SCO wants to revive its proposed Third Amended Complaint - the one it which it added Claim X, which would have alleged IBM improperly inserted the SVR4 Print Subsystem code from Monterey into AIX5. In its Opening Brief, SCO argues that Kimball abused his discretion in granting IBM's Motion [IBM-405} to narrow the scope of Counterclaim IX:
"The District Court Abused Its Discretion in Artificially Narrowing IBM's Counterclaim ..."
IBM's CC9 sought a declaration of non-infringement regarding AIX and was meant to be a mirror of SCO's Claim V, which accused IBM of copyright infringement for distributing AIX after SCO purportedly terminated IBM's SVRX licenses. However, it was worded in such a way that SCO wanted it to be interpreted as covering ANY copyright infringement claim, including its proposed Claim X. IBM's motion asked Kimball to limit CC9 to cover just the alleged post-termination infringement. Kimball granted the motion. At that point, SCO could not assert that its new claim was compulsory, and Kimball denied SCO's motion to amend its pleadings.

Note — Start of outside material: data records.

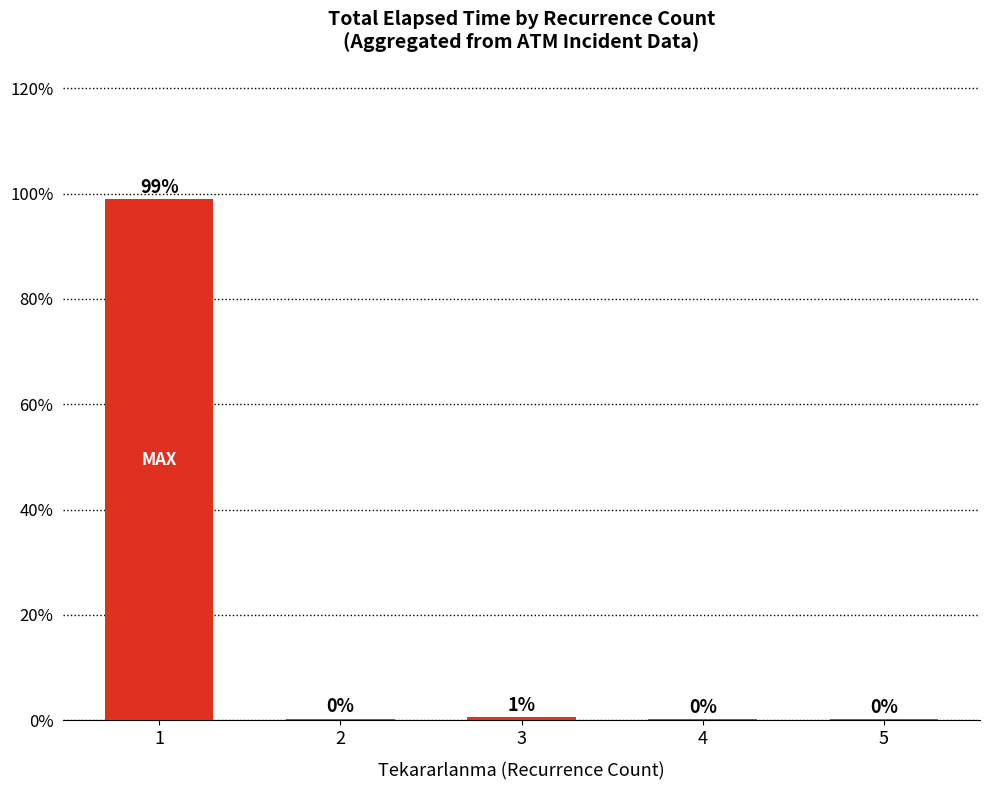

Are the bars horizontal?

No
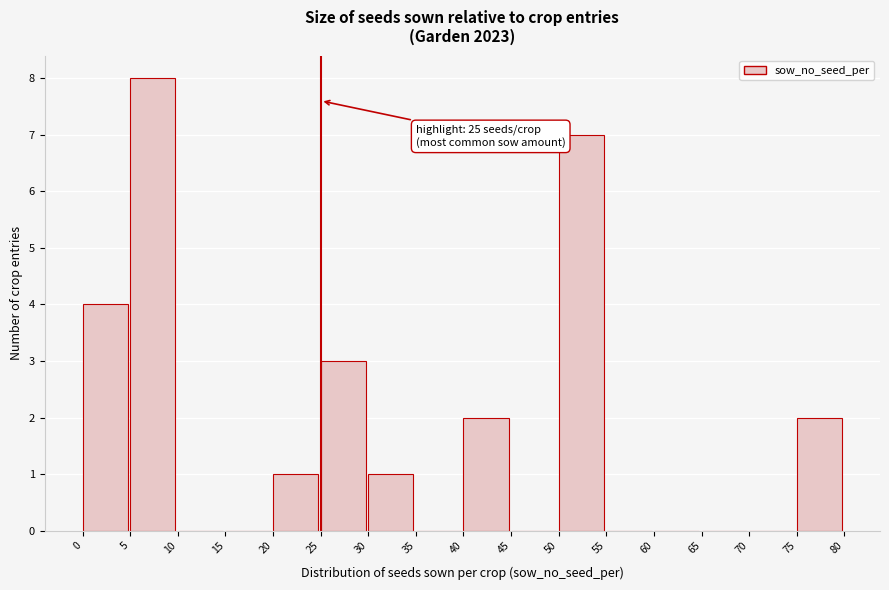

Which range on the x-axis has the tallest bar?

5 to 10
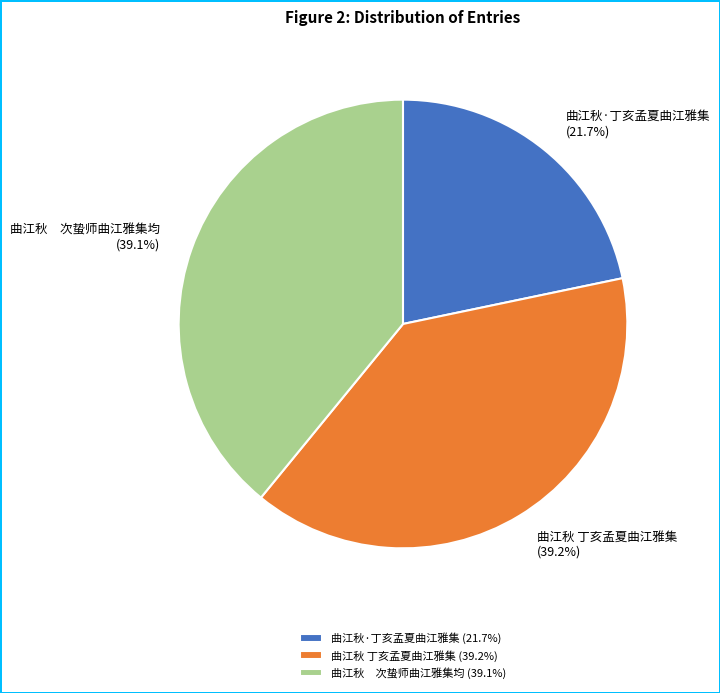

How many slices are in this pie chart?

3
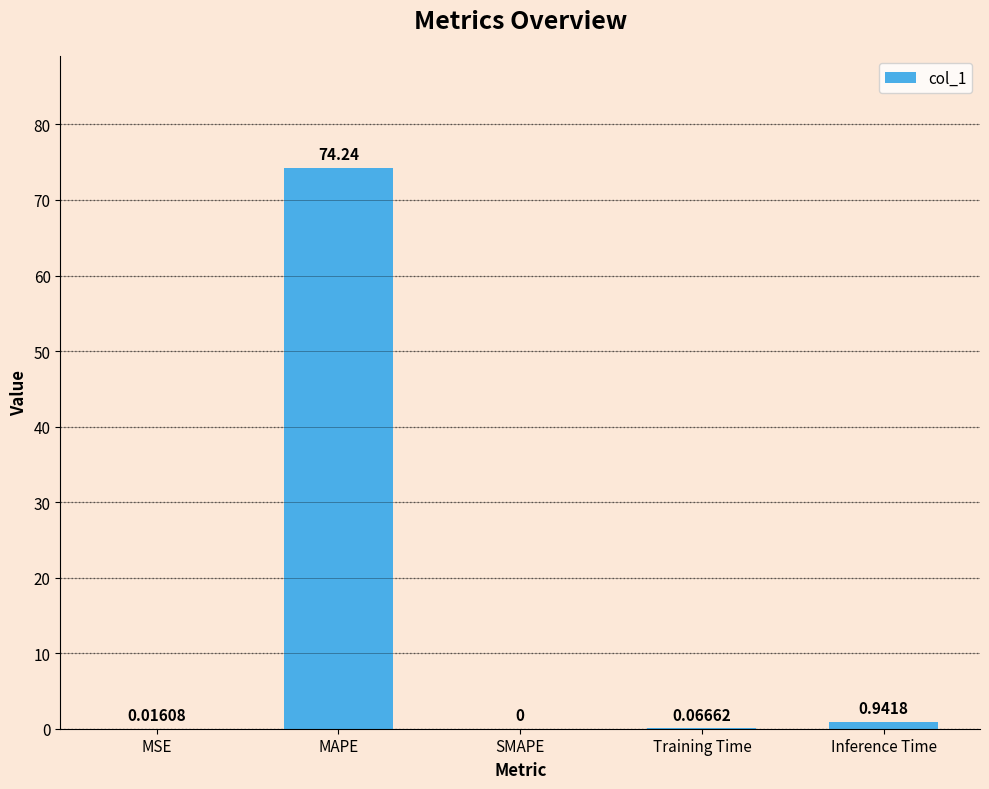

Where is the data nearest to the value 37?

Inference Time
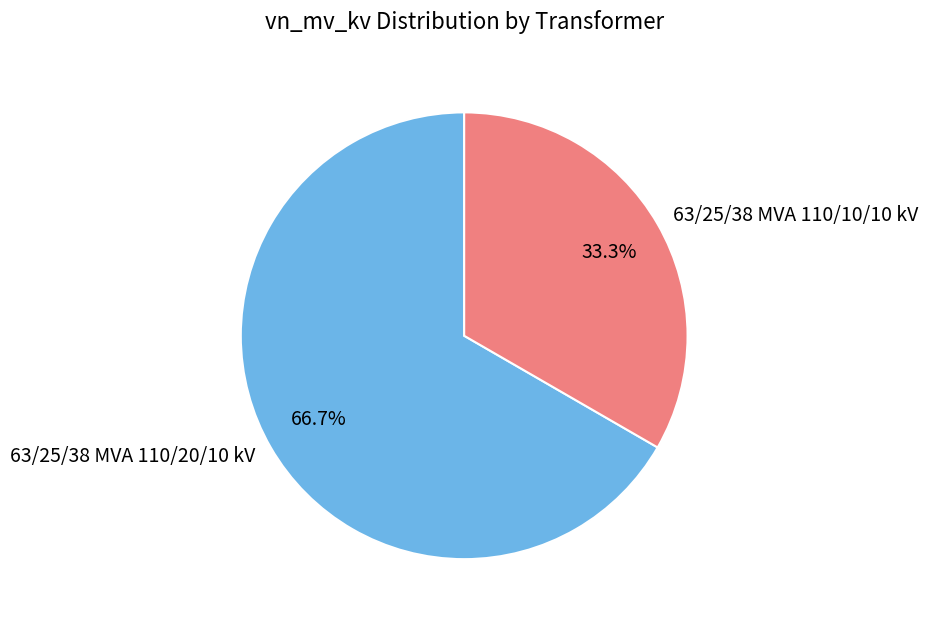

True or false: 63/25/38 MVA 110/20/10 kV accounts for 67% of the total.

True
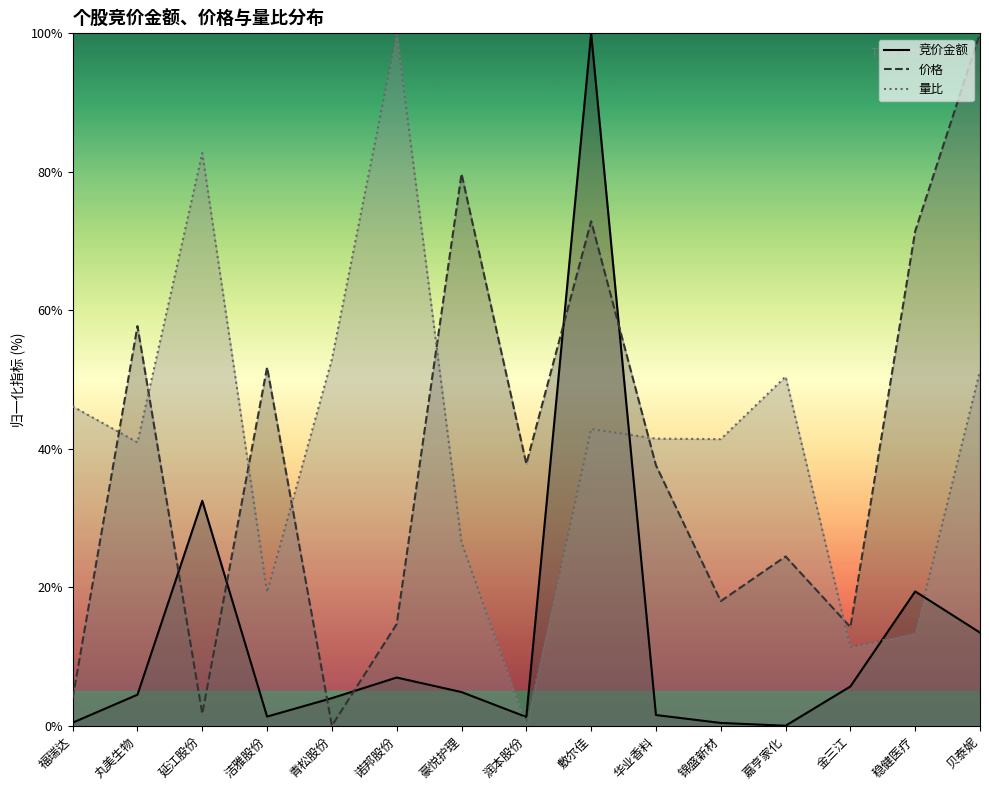

What is the label of the 10th point from the left?

华业香料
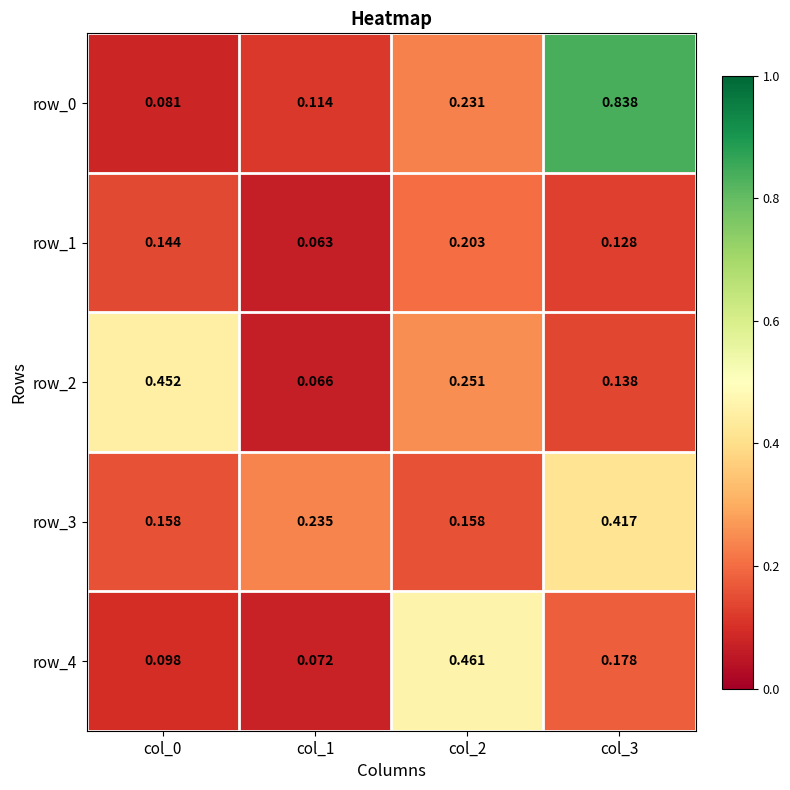

Is the value of row_0 at col_1 greater than the value of row_1 at col_3?

No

SCO now wants the Tenth to rule that Kimball abused his discretion in granting CC9. However, there is a small problem. SCO isn't actually asking the Tenth to reverse Kimball's ruling on appeal. The reason is that SCO already stipulated to dismissal of the counterclaim in [IBM-11130]:
"SCO agrees that the Novell Judgment resolves IBM's two counterclaims for a declaration of non-infringement of copyrights."
There is no way by following SCO's logic that the Tenth can restore the case to a sane state. If it agrees with SCO that CC9 should not have been narrowed, then it is the orginal, expansive version that was granted in [1130], and because of that, SCO is now foreclosed from pursuing its Claim X.